=== EXERCISE BRIEF ===
From the line containing "focal_35mm: 47" through the last line of the entries below, print each line exactly. Pictures stay out.

[Camera settings data]
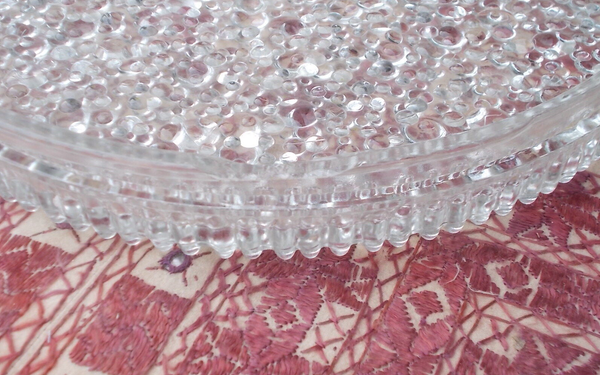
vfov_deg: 27.4
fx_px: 768
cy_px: 184
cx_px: 302
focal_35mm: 47
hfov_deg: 42.7
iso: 80
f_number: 4.2
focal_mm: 7.9
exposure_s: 1/100
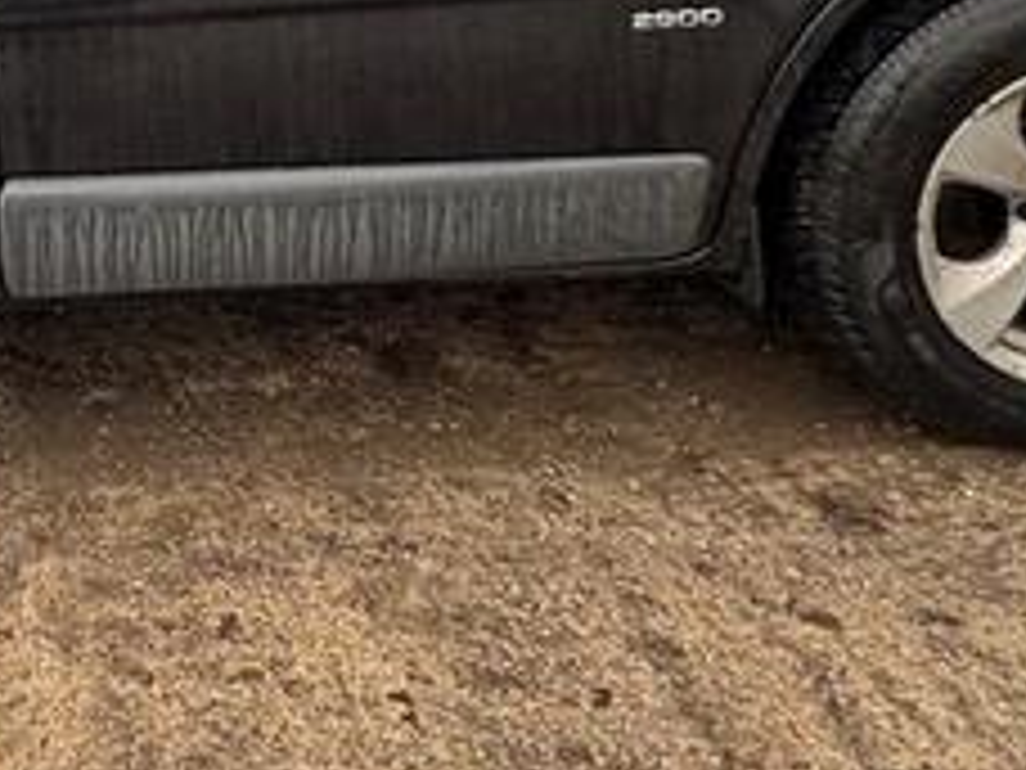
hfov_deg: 28.9
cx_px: -284
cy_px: -405
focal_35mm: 55
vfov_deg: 21.8
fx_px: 1630
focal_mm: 2.22
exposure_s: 1/99
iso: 125
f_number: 2.2
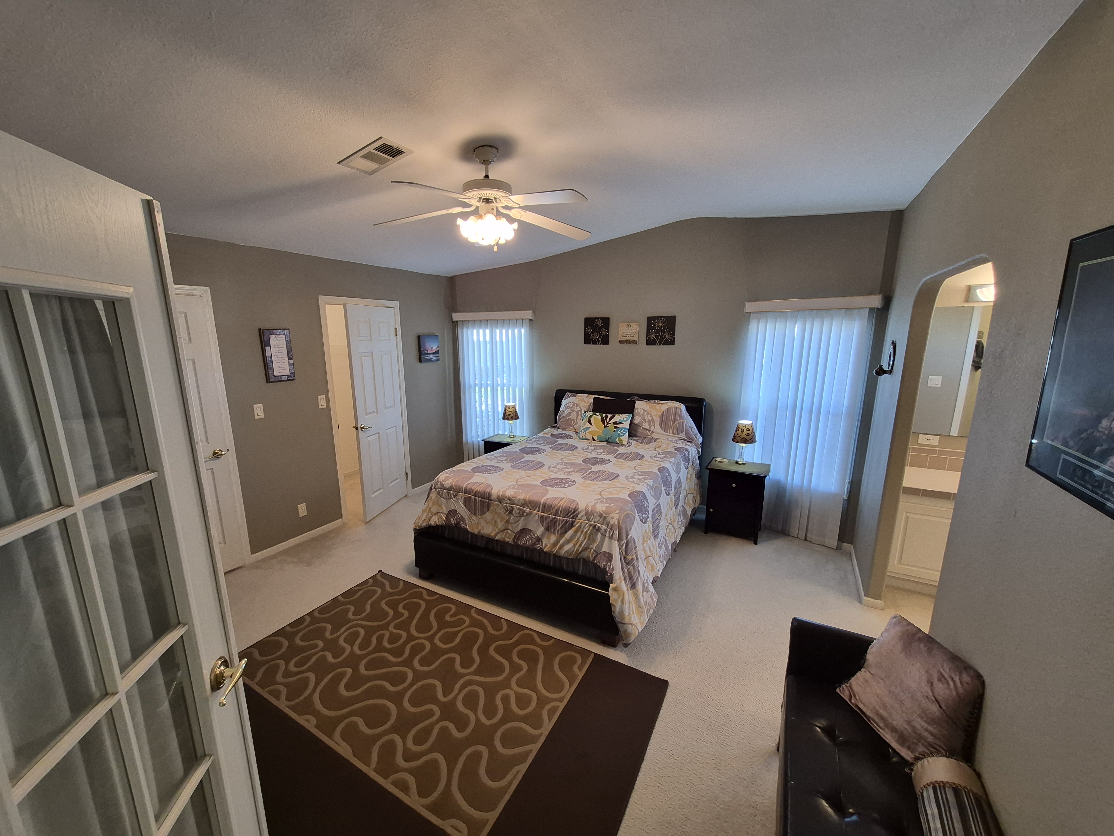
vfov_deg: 89.9
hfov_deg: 106.2
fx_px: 418
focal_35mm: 13
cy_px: 418
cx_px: 557
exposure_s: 1/60
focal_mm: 1.74
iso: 200
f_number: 2.2
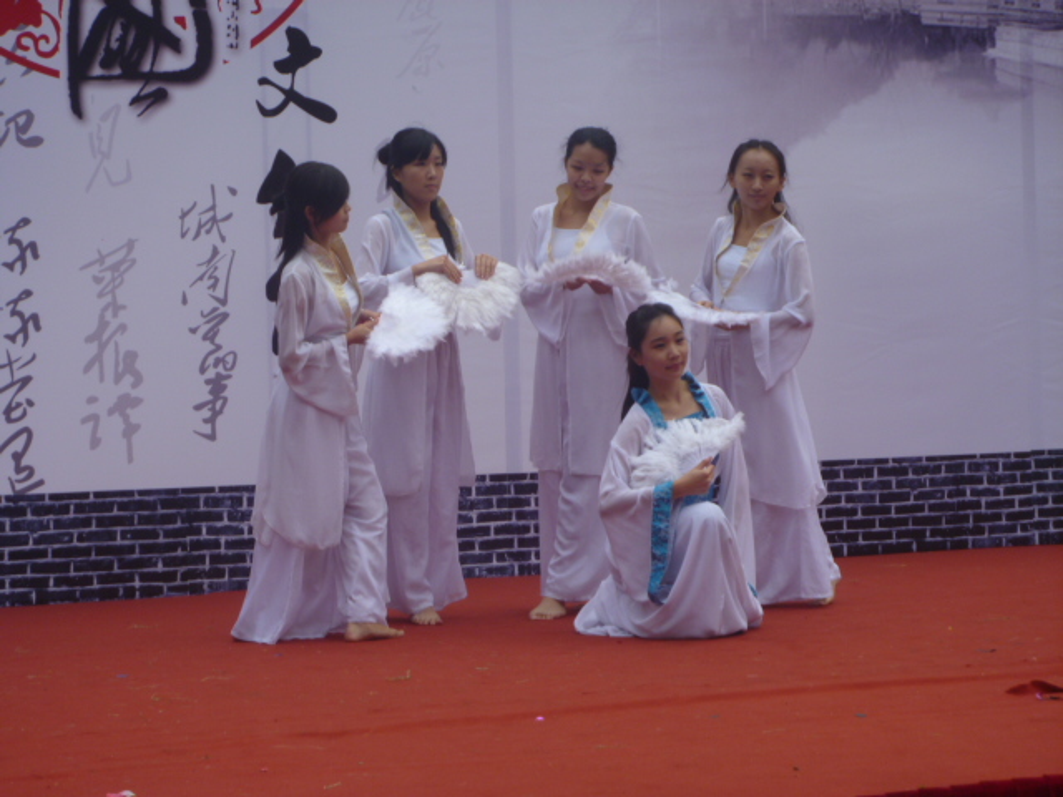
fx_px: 3102
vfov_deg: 14.6
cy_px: 398
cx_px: 532
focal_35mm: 101
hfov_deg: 19.4
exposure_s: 1/250
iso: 80
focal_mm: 17.9
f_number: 5.6
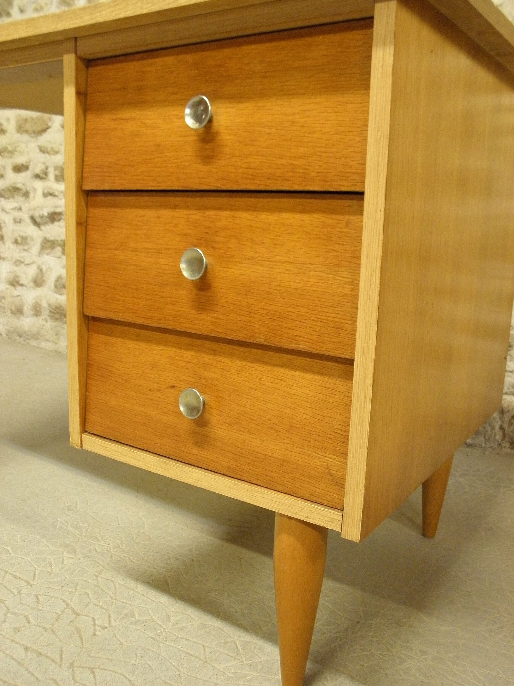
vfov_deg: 58.3
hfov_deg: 45.4
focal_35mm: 31
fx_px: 614
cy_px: 334
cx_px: 250
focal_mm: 5.5
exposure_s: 1/8
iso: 320
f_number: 3.6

=== EXERCISE RESULT ===
focal_35mm: 47
hfov_deg: 42.7
iso: 80
f_number: 4.2
focal_mm: 7.9
exposure_s: 1/100
hfov_deg: 28.9
cx_px: -284
cy_px: -405
focal_35mm: 55
vfov_deg: 21.8
fx_px: 1630
focal_mm: 2.22
exposure_s: 1/99
iso: 125
f_number: 2.2
vfov_deg: 89.9
hfov_deg: 106.2
fx_px: 418
focal_35mm: 13
cy_px: 418
cx_px: 557
exposure_s: 1/60
focal_mm: 1.74
iso: 200
f_number: 2.2
fx_px: 3102
vfov_deg: 14.6
cy_px: 398
cx_px: 532
focal_35mm: 101
hfov_deg: 19.4
exposure_s: 1/250
iso: 80
focal_mm: 17.9
f_number: 5.6
vfov_deg: 58.3
hfov_deg: 45.4
focal_35mm: 31
fx_px: 614
cy_px: 334
cx_px: 250
focal_mm: 5.5
exposure_s: 1/8
iso: 320
f_number: 3.6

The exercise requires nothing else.